Microsoft has quietly made its own version of Linux and it's called Azure Cloud Switch

A far cry from the Linux as 'cancer' days, Steve…

Microsoft has gone and built its own version of Linux, although it's for data centre networking and is being called the Azure Cloud Switch (ACS).

ACS is what Microsoft is calling the company's first "foray into building our own software for running network devices like switches".

A cross-platform modular operating system, it's built on Linux which allows, says Azure Networking principal architect Kamala Subramaniam, the ability to debug, fix and test software bugs "much faster", as well as offering the flexibility "to scale down the software and develop features that are required" for typical data centre and networking requirements.

While it's a sensible idea for any company looking to craft more portable (and widely-supported) data centre software, the decision to build an operating system on Linux is slightly controversial. For a start, there are many who haven't yet forgotten ex-CEO Steve Ballmer's 2001 comment that "Linux is a cancer that attaches itself in an intellectual property sense to everything it touches".

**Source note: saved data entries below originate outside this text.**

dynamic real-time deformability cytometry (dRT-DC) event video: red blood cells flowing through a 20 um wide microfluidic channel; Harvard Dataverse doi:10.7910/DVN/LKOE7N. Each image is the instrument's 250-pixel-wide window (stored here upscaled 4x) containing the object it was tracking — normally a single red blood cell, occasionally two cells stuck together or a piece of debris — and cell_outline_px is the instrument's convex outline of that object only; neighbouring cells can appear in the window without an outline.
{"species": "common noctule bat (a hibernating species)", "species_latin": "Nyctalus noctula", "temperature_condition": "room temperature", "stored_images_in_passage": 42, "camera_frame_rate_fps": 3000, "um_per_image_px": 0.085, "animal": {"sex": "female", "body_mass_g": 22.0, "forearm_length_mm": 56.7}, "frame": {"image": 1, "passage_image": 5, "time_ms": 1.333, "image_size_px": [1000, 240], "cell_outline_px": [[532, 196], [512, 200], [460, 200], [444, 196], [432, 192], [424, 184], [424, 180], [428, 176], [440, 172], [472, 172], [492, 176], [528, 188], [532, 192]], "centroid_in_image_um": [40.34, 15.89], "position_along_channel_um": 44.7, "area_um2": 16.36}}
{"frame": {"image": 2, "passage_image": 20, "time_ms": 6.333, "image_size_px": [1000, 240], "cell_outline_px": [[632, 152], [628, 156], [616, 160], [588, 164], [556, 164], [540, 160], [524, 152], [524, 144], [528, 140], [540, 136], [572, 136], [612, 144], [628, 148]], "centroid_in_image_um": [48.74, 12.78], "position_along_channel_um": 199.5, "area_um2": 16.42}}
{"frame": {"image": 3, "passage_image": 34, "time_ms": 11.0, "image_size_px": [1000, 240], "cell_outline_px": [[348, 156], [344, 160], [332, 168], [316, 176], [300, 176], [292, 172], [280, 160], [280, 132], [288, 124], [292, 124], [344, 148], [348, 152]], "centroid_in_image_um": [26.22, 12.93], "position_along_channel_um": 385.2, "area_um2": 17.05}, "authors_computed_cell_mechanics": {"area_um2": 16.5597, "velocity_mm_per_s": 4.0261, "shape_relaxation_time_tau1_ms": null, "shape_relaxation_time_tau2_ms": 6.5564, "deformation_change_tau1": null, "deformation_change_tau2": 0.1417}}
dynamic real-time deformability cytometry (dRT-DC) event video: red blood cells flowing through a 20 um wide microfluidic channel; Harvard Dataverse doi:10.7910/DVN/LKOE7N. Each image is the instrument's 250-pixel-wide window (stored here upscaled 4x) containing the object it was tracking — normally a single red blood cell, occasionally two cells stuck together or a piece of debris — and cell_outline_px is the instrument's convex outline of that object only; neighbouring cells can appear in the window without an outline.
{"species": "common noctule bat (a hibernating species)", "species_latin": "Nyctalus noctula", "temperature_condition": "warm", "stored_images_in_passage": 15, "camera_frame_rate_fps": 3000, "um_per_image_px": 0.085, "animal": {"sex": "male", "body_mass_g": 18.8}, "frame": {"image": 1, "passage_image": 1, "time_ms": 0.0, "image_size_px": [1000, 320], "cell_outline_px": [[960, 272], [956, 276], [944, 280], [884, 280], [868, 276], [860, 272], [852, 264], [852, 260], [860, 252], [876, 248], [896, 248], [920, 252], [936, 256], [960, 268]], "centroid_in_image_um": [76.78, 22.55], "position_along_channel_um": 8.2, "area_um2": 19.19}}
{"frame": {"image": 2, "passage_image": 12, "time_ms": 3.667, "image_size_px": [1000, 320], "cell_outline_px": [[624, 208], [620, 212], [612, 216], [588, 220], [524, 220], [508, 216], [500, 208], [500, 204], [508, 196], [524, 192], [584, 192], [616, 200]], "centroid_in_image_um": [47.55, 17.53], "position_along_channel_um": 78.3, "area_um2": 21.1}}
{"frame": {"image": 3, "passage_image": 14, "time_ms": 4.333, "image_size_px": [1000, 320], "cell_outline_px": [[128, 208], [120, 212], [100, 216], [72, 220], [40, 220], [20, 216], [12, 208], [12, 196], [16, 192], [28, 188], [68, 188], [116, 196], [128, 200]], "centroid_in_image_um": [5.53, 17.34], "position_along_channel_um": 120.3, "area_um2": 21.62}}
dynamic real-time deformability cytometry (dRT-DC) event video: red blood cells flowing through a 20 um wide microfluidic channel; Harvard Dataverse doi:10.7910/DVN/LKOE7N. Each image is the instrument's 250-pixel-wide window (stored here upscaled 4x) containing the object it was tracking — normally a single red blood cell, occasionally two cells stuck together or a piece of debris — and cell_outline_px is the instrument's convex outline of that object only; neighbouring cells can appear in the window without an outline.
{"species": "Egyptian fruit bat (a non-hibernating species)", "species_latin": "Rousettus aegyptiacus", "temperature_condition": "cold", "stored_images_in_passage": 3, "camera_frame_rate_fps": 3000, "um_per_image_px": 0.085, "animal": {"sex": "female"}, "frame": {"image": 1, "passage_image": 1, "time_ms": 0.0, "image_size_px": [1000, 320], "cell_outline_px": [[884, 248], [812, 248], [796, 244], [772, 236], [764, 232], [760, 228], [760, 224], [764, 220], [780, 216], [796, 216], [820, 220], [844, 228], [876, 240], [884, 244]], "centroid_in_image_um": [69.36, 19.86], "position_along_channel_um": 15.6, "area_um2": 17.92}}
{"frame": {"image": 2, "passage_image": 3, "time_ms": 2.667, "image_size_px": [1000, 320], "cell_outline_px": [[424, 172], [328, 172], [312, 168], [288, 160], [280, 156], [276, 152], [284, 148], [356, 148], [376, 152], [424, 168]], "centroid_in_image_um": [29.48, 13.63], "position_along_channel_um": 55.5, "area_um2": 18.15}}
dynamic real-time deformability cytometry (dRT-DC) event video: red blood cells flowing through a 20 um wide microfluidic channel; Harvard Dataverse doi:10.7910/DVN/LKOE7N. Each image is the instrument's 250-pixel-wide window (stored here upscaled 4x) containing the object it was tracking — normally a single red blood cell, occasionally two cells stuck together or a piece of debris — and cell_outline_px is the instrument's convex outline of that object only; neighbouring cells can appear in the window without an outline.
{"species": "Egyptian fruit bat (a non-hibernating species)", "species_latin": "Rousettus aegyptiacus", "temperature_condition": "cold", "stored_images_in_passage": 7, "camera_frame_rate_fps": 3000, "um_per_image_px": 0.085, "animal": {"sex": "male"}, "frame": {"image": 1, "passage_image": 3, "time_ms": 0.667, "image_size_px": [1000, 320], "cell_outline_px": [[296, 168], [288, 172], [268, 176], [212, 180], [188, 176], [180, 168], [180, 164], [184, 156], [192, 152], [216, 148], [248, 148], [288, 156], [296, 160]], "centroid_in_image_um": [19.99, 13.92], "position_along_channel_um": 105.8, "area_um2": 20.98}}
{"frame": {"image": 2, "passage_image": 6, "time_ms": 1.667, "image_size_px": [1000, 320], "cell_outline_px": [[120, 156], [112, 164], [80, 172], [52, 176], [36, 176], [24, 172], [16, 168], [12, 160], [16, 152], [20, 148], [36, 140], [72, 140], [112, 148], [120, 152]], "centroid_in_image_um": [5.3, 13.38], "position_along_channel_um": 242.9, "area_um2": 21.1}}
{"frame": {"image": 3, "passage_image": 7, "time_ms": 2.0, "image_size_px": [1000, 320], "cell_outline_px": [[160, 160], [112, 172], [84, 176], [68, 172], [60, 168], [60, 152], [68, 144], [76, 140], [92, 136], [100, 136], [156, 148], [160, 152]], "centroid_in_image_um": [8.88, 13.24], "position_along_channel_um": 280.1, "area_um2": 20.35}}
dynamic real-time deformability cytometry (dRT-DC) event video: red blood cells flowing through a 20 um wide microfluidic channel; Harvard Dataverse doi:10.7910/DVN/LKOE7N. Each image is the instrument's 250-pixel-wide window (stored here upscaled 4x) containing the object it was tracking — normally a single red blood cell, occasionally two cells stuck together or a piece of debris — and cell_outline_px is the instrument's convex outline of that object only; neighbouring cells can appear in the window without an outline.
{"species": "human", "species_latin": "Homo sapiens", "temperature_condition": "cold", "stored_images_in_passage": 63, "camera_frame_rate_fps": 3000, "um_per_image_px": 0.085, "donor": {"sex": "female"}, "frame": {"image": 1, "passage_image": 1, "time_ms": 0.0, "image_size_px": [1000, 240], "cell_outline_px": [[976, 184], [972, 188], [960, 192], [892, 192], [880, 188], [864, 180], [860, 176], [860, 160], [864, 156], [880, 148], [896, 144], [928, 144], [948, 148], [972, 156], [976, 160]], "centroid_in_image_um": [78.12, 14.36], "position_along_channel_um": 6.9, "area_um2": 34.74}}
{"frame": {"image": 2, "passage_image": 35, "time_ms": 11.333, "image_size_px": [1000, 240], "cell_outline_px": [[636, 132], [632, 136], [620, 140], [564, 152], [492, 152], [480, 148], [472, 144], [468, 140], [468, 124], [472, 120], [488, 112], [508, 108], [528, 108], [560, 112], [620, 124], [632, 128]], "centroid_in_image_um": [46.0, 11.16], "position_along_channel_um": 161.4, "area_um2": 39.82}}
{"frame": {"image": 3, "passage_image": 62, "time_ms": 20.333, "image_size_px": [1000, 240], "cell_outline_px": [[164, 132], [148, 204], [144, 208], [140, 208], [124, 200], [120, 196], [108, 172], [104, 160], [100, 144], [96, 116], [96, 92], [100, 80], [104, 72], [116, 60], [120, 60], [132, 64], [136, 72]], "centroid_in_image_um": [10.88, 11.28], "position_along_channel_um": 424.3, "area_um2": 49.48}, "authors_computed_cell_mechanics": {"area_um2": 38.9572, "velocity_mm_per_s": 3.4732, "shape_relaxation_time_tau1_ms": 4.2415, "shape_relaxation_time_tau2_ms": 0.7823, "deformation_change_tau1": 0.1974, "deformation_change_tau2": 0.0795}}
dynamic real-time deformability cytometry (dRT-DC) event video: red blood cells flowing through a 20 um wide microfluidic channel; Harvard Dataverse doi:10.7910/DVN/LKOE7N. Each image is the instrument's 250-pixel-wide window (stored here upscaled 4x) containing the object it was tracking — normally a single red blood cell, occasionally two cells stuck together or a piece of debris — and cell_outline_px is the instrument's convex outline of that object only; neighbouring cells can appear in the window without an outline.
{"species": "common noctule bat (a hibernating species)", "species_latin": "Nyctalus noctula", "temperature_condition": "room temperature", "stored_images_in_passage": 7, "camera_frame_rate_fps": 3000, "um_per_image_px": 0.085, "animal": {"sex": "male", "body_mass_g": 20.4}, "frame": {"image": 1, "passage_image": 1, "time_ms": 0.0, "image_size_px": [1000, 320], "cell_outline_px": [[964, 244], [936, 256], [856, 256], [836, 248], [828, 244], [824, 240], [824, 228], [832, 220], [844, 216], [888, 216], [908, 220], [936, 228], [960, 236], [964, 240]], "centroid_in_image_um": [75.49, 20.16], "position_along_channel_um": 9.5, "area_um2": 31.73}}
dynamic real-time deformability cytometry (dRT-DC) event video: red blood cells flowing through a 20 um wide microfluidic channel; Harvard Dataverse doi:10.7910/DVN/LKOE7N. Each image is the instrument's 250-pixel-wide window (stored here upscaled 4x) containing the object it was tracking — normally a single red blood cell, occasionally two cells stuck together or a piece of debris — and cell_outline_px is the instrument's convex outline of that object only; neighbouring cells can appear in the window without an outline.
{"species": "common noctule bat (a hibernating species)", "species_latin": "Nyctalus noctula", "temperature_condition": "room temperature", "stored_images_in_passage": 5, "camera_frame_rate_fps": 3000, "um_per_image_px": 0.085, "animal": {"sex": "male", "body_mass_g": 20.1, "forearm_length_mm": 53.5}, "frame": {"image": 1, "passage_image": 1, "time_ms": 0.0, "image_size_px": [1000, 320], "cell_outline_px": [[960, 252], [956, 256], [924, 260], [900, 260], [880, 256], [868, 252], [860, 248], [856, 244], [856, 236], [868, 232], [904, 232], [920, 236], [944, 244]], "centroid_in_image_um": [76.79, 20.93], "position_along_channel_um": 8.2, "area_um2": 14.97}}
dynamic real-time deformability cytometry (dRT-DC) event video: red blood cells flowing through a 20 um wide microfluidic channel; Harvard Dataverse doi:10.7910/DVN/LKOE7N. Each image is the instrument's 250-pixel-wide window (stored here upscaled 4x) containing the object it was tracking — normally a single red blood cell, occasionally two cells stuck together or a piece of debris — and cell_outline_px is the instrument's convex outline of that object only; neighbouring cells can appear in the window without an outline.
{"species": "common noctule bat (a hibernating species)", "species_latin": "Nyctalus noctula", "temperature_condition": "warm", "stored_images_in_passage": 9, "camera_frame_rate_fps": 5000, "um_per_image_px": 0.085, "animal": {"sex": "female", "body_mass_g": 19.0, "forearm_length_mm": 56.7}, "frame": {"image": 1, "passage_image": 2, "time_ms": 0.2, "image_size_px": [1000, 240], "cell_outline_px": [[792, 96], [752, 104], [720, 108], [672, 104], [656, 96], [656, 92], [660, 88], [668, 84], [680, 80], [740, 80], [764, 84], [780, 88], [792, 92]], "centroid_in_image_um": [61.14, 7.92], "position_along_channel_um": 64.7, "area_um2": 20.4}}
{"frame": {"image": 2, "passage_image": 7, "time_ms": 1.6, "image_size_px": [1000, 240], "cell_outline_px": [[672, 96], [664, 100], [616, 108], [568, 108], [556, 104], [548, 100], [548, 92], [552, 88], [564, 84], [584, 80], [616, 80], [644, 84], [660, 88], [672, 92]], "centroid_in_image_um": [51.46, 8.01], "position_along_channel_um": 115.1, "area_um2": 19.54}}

But that was 14 years ago, and Ballmer is long gone.

The perhaps more interesting point of note is that Microsoft has previously chosen to use slimmed-down versions of Windows to drive such ventures. It perhaps wasn't the most logical or straightforward method, but the company stuck to its guns.

Of course, after Ballmer's decade-old "cancer" comment, current CEO Satya Nadella said something just as surprising, if completely opposite, at a Microsoft cloud event in San Francisco last year. "Microsoft loves Linux" was Nadella's choice soundbite.

This was followed up by a series of Linux-friendly announcements at 2015's Build, including a platform-agnostic version of Visual Studio that runs happily on Ubuntu.

Back at 2014's Build conference, Nadella also kicked off his reign in a memorable way by releasing a ton of source code, including the .NET Compiler Platform, into the developer community.

But Microsoft using open-source code in-house for such a major project also shows the door swings both ways, illustrating a Microsoft increasingly prepared to just do whatever it needs to make a project work, rather than doggedly hanging on to dated business practices.

"We're talking about ACS publicly as we believe this approach of disaggregating the switch software from the switch hardware will continue to be a growing trend in the networking industry and we would like to contribute our insights and experiences of this journey starting here," writes Subramaniam.